El tema se encauza poco después, como una melodía que obtiene de este epígrafe su ritmo característico, pero que en vez de encerrarse en las compactas armonías de grandes acordes da lugar a un estricto movimiento contrapuntístico de tres partes reales y en rigor académico será exactísimo llamar segundo tema, por su colocación en la exposición, a la figura tura a varias voces, en la dialéctica de su melodía — que la continuación de un fraseo previamente establecido, y no presenta ni sombra de aquellos contrastes que son necesarios a un segundo tema. En nuestra opinión, pues, el segundo tema o la segunda idea, como se prefiera, será la extraordinaria figura melódica que al discurso fogoso y disonante de la precedente sección opone un breve oasis lírico de paz y serenidad, con una melodía y una escritura en que está contenido en germen todo el arte pianístico de Brahms, con su ambientación armónica por medio de amplios y plácidos arpegios. No importa mucho que su posición de coda a la exposición haga de ella, en rigor, un episodio secundario o una especie de tercera idea accesoria, escasamente desarrollada. El «Scherzo», sobre una figura rítmica con un patético «trio» en menor y un episodio conmovido, es manifestación de un romanticismo maduro y consciente, como lo tendremos en Schumann. Comparaciones éstas que no son ocioso resultado de analogías eventuales, sino determinación de fuerzas fecundas en la historia del lenguaje musical según una dirección claramente reconocible. En tercer lugar está el «Adagio sostenuto», una de esas aladas liberaciones en la melodía pura que se hacen cada vez más frecuentes en el último Beethoven, paralelamente a la creciente complicación, en los movimientos rápidos, de la escritura contrapuntística. Primero es una melodía que se mueve pesadamente por grandes masas de acordes, que acrecen su resonancia en una especie de profunda coralidad. Después viene el desplegarse patético y puro de la melodía desnuda, tan alto que no consiente artificios de armonía, sino sólo el más sencillo, casi vulgar, acompañamiento.

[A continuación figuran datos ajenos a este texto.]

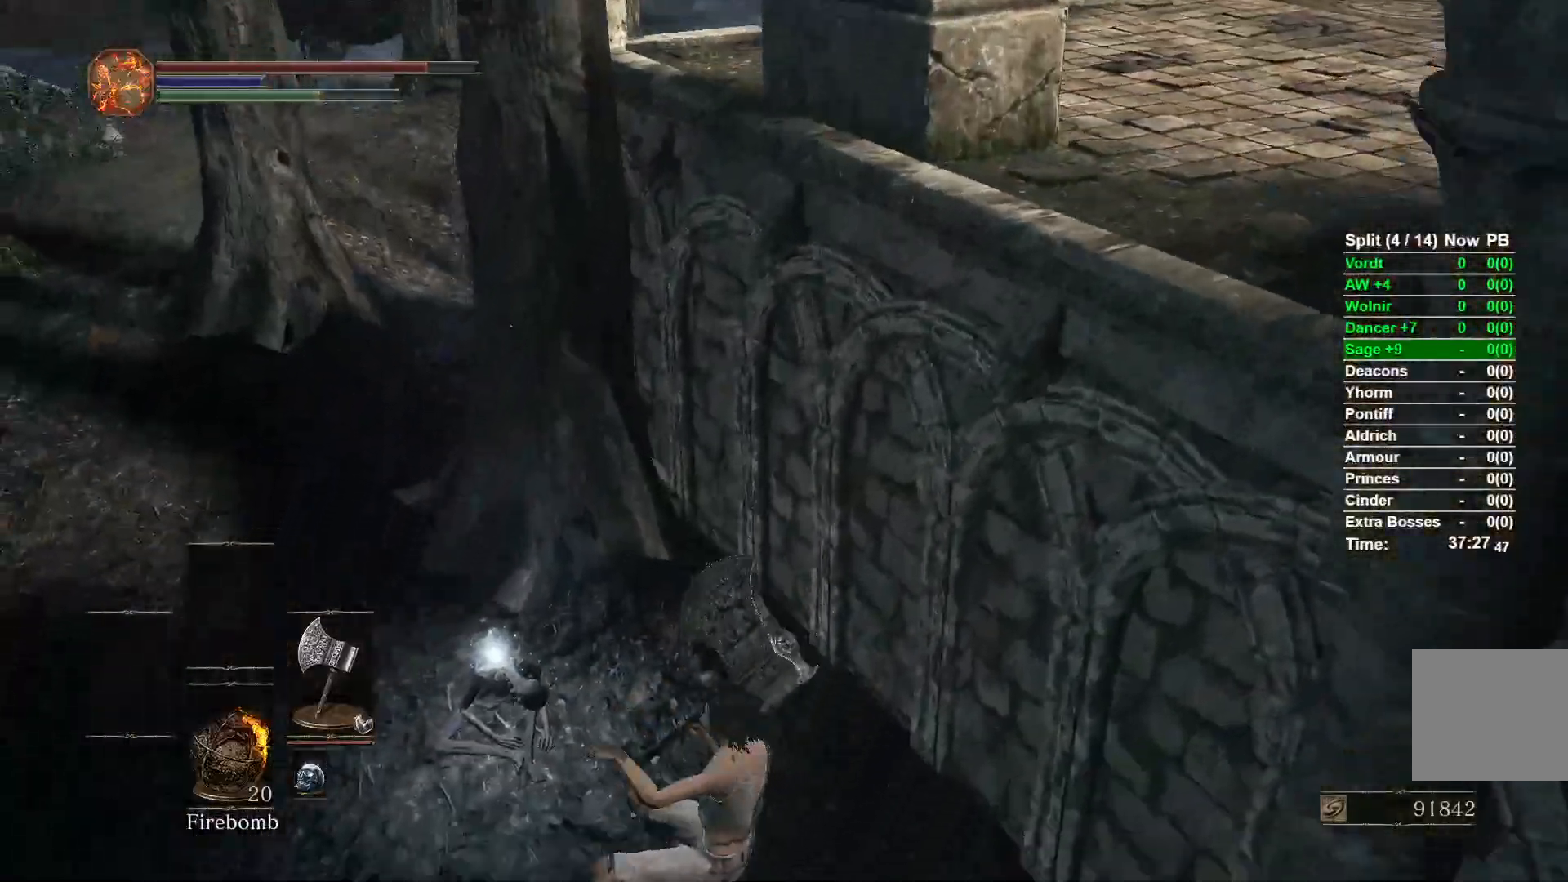
{"buttons": ["B"], "left_stick": "up", "right_stick": "center", "events": [[100, "right_stick", "up"], [367, "right_stick", "center"]]}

Como se sabe, este «Adagio» estaba ya escrito hacía más de un año, dispuesto para su impresión, cuando Beethoven escribió precipitadamente a su amigo Ríes, que cuidaba de su grabado, que añadiese, o, mejor dicho, que antepusiera las dos notas con que ahora se abre. Ries se quedó estupefacto ante aquello: ¡añadir dos notas, al cabo de un año, a un «Adagio» de casi 200 compases! Y, sin embargo, hubo de reconocer su error cuando oyó el efecto de aquellas dos sencillas notas: las gradas de un templo, como fueron llamadas. Sigue un «Largo» introductor, en que la aspiración a la palabra, que tiene tanta parte en el último estilo beethoveniano, induce hasta al abandono de las barras de compás, para dar más libre desfogue a la fantasía rítmica del declamado, con exclusión de todo esquematismo mecánico. Como ocurrirá en la Sinfonía n.° 9 (v.), briznas del primer tiempo afloran a veces entre estos detalles vocales. ¿Y qué preludia esta página rap- sódica, errabunda, agitada, toda sobrecogida por el presagio de un inminente prodigio? El último tiempo de esta Sonata es una «fuga a tres voces, con algunas licencias», monumento de saber y de férrea organización contrapuntística y, al mismo tiempo, manifestación de una voluntad en acción que determina un movimiento irresistible. Con razón se observó que «después de la abismal profundidad emotiva del Adagio’, sólo una tensión otro tanto violenta del intelecto podía conducir de nuevo a la vida» (Bekker). La tensión existe, y formidable: jamás la música había asistido a una lucha tan violenta con el rígido determinismo mecánico de la materia, para extraer de ella el soplo de la vida.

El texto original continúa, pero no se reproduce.